+++ Passage provided

Summary of the Judgment
- The appeal was dismissed; the UT’s decision was upheld. The Court affirms a “harmony” principle: caravan site licensing must operate consistently with the planning regime, including binding determinations under the TCPA 1990 such as enforcement outcomes and the conditions of extant planning permissions ([83], [87], [89]–[99], [114]–[118]).
- “Purely planning considerations” are not a licence for ignoring the planning baseline. They refer to a limited line of authority where licensing unlawfully curtailed existing, unrestricted planning use rights without compensation (e.g., Esdell; Babbage). They do not justify licensing decisions that undermine or enlarge the planning permission actually relied upon under s.3(3) of the 1960 Act ([100]–[107]).

++++++

Using the judgment summary, decide whether each statement agrees with it, and support each yes or no with the deciding words quoted from the summary. (a) The appeal succeeded and the UT's decision was overturned. (b) Caravan site licensing must operate consistently with the planning regime. (c) "Purely planning considerations" justify licensing decisions that enlarge the planning permission relied upon under s.3(3) of the 1960 Act.

+++ Dataset records

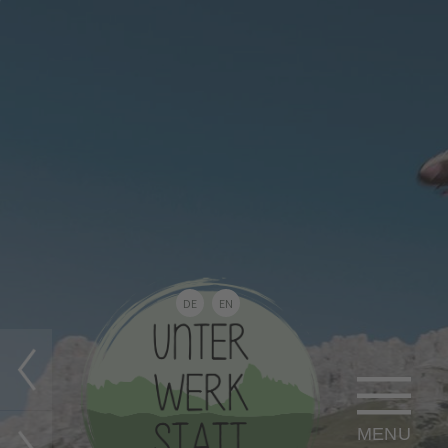
DE
EN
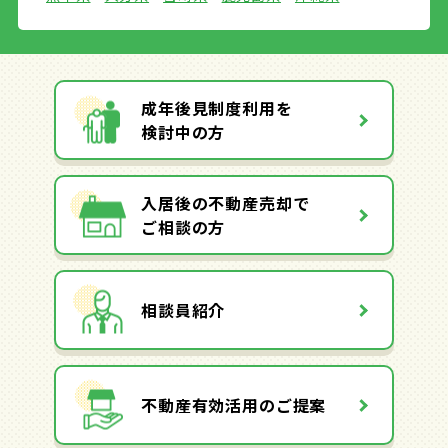
成年後見制度利用を
検討中の方
入居後の不動産売却で
ご相談の方
相談員紹介
不動産有効活用のご提案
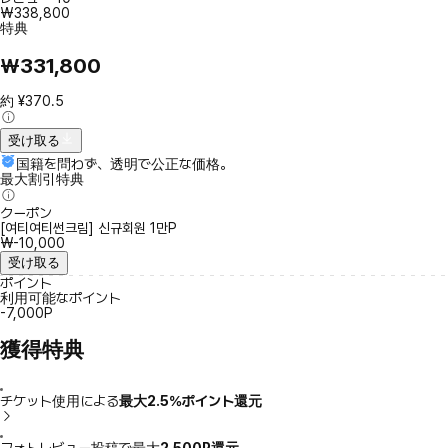
₩338,800
特典
₩331,800
約 ¥370.5
受け取る
国籍を問わず、透明で公正な価格。
最大割引特典
クーポン
[여티여티썬크림] 신규회원 1만P
₩-10,000
受け取る
ポイント
利用可能なポイント
-7,000P
獲得特典
チケット使用による
最大2.5％ポイント還元
フォトレビュー投稿で最大
2,500P還元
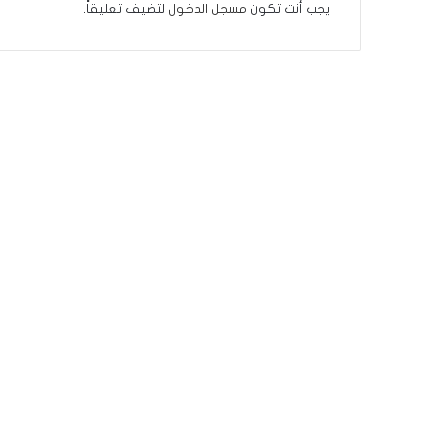
ة
يجب أنت تكون
مسجل الدخول
لتضيف تعليقاً.
ف
ي
ر
و
م
ا
ب
ي
ن
ل
ب
ن
ا
ن
و
ت
ل
أ
ب
ي
ب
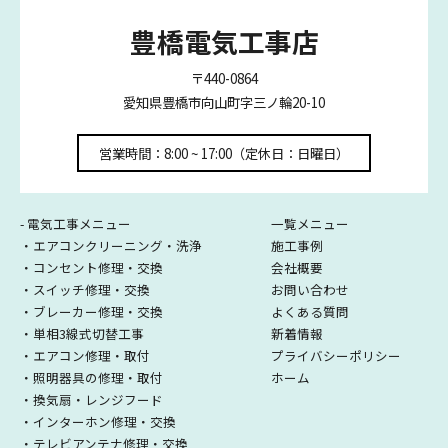
豊橋電気工事店
〒440-0864
愛知県豊橋市向山町字三ノ輪20-10
営業時間：8:00 ~ 17:00（定休日：日曜日）
- 電気工事メニュー
一覧メニュー
・エアコンクリーニング・洗浄
施工事例
・コンセント修理・交換
会社概要
・スイッチ修理・交換
お問い合わせ
・ブレーカー修理・交換
よくある質問
・単相3線式切替工事
新着情報
・エアコン修理・取付
プライバシーポリシー
・照明器具の修理・取付
ホーム
・換気扇・レンジフード
・インターホン修理・交換
・テレビアンテナ修理・交換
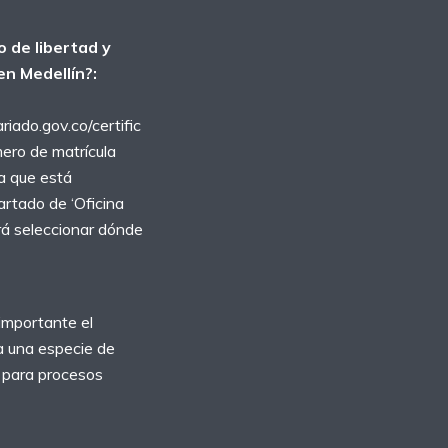
o de libertad y
en Medellín?:
ariado.gov.co/certific
ero de matrícula
la que está
artado de ‘Oficina
erá seleccionar dónde
importante el
 a una especie de
a para procesos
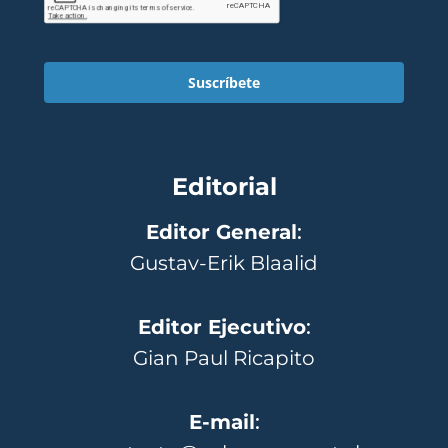
Suscríbete
Editorial
Editor General
:
Gustav-Erik Blaalid
Editor Ejecutivo
:
Gian Paul Ricapito
E-mail
:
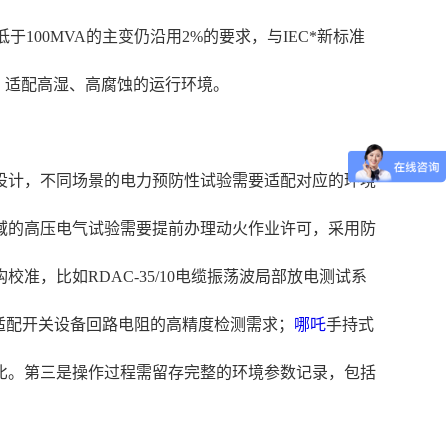
100MVA的主变仍沿用2%的要求，与IEC*新标准
，适配高湿、高腐蚀的运行环境。
化设计，不同场景的电力预防性试验需要适配对应的环境
域的高压电气试验需要提前办理动火作业许可，采用防
，比如RDAC-35/10电缆振荡波局部放电测试系
，适配开关设备回路电阻的高精度检测需求；
哪吒
手持式
比。第三是操作过程需留存完整的环境参数记录，包括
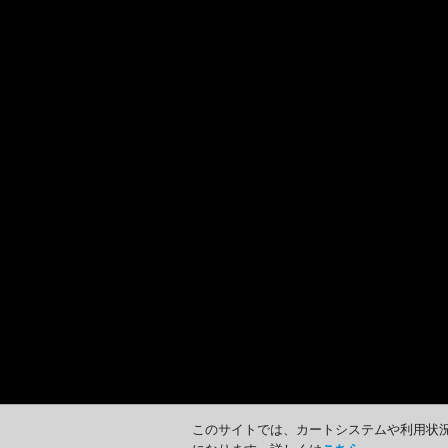
このサイトでは、カートシステムや利用状況の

++++++

▶ Response to the task
(a) No: "The appeal was dismissed; the UT’s decision was upheld."
(b) Yes: "caravan site licensing must operate consistently with the planning regime"
(c) No: "They do not justify licensing decisions that undermine or enlarge the planning permission actually relied upon under s.3(3) of the 1960 Act"